Task description:
In your copy of the entries below, keep every word exactly and leave out all images.
Segment Start: Recorded data
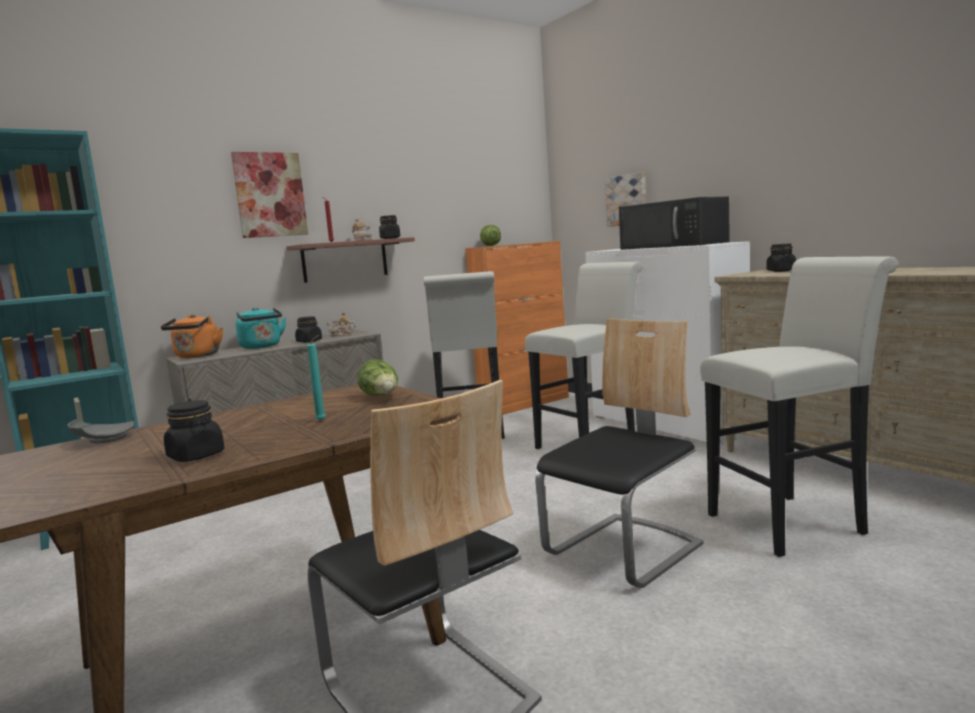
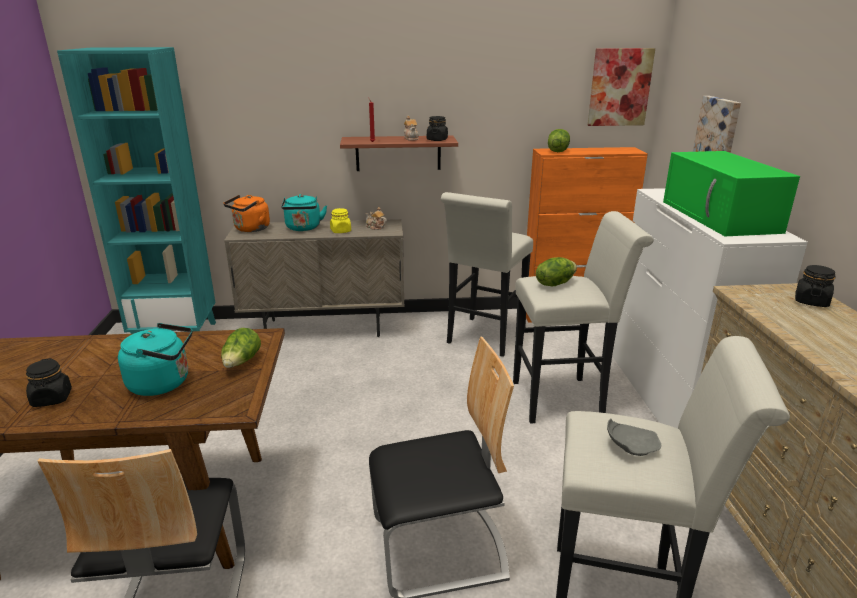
camera: 30 degrees right, 15 degrees up
(103, 440) = (55, 345): grey plate -> grey plate (630, 446)
(270, 195) = (330, 88): picture -> picture (619, 87)
(309, 341) = (341, 231): black jar -> yellow jar
(322, 420) = (163, 383): turquoise candle -> turquoise kettle
(567, 327) = (554, 283): none -> lettuce
(674, 245) = (720, 217): black microwave -> green microwave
Segment End: Recorded data
Exercise output:
camera: 30 degrees right, 15 degrees up
(103, 440) = (55, 345): grey plate -> grey plate (630, 446)
(270, 195) = (330, 88): picture -> picture (619, 87)
(309, 341) = (341, 231): black jar -> yellow jar
(322, 420) = (163, 383): turquoise candle -> turquoise kettle
(567, 327) = (554, 283): none -> lettuce
(674, 245) = (720, 217): black microwave -> green microwave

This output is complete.